In effort to accommodate the diets of their vegan service members, The Israel Defense Forces (IDF) has announced that they will be including some completely plant-based dining options in their mess halls and providing leather-free boots and wool-free berets. The move comes after a protest sparked in October brought to light that vegan service members were not having their dietary needs met under current policies. The plant-based soldier in question previously had to assert that they were vegan in the physical presence of a lawyer and then were given a monthly allowance of 350-550 shekels ($74.50-$140) for food.
That might sound all well and good, but according to an open letter on the matter, “The allowance given to vegan soldiers is intended to allow equality between a vegan soldier and a ‘regular’ soldier, but it is clear to everyone that 15–25 shekels is enough for one meal a day at the most. The average vegan soldier has to order food to the base every day, which is not possible with bases that are inaccessible,” This allowance meant that the onus of responsibility for meeting the soldier’s nutritional needs fell squarely on their own shoulders, which proved problematic when a service member was away for long stretches of time and unable to prepare food while they were stationed away. Kosher stipulations for the mess halls themselves also made it difficult to bring food from outside, often preventing the soldier from doing so at all.
Hey, Domino’s! We want a vegan pizza option here too!
Given the popularity of veganism in Israel, it stands to reason that policies would need to be made in order to accommodate the growing number of plant-based eaters in the army. Three percent of Israel’s total population are vegan. That number may not seem very high, but when compared to the U.S number of .5 percent it’s pretty impressive. The way of life has become so popular in the country that Domino’s Pizza launched it’s first ever vegan pizza offering there (with soy based cheese) and a vegan congress was held in the spring of 2014. It was also the site of the world’s largest vegan festival the same year, with more than 15,000 people in attendance! The country has completely banned cosmetics that were tested on animals and the use of animals in the classroom as well. The army heard the complaint and adjusted their practices accordingly, vowing to begin offering more satisfying options such as soy-based fare as well as lentil and corn cakes. They will still allow soldiers to bring food from home, but will ensure that it’s actually easy to do so by allotting specified space in mess hall refrigerators. There will also no longer be a need to have a lawyer present during a home visit when a soldier declares that they are vegan. A simple phone call in front of the unit commander will suffice going forward.

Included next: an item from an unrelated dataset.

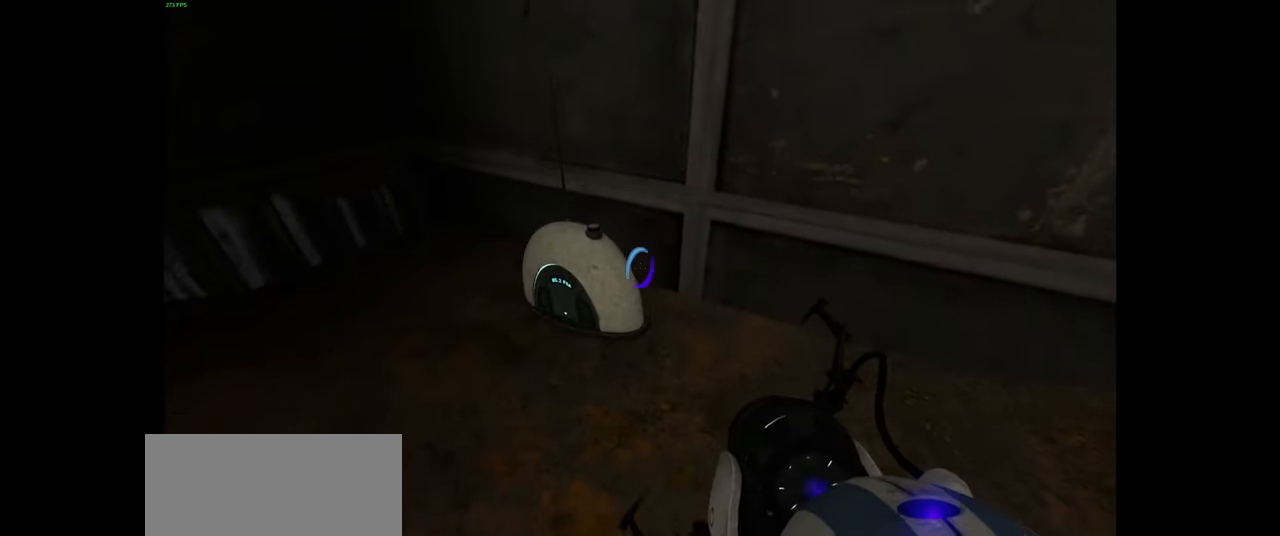
{"keys": ["ctrl"], "mouse": [], "events": [[16, "a", "down"], [66, "w", "up"], [483, "a", "up"]]}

Hi, yeah, I don’t do the whole meat, eggs and dairy thing so Imma need to order up some lentil patties. K, thanks.
The change is being met with reserved optimism. While the solidiers applaud the IDF’s willingness to make accommodations, they are waiting to see how it plays out before declaring their formal protest a victory. Omer Yuval, a reservist who served in Operation Protective Edge and initiated the protest, said, “The decision is definitely encouraging, and we thank the IDF and appreciate the willingness to make such a significant logistical change.” He goes on to say, however, “There is room for optimism, but at this stage I prefer to exercise restraint and to wait for results in the field.” We applaud the IDF, the service members and the country of Israel for their continued movement toward plant-based eating a more sustainable world. They continue to serve as an example to the global community of how well we can thrive as individuals and as a nation when we move away from a wasteful, cruel and unhealthy dependence on animal products.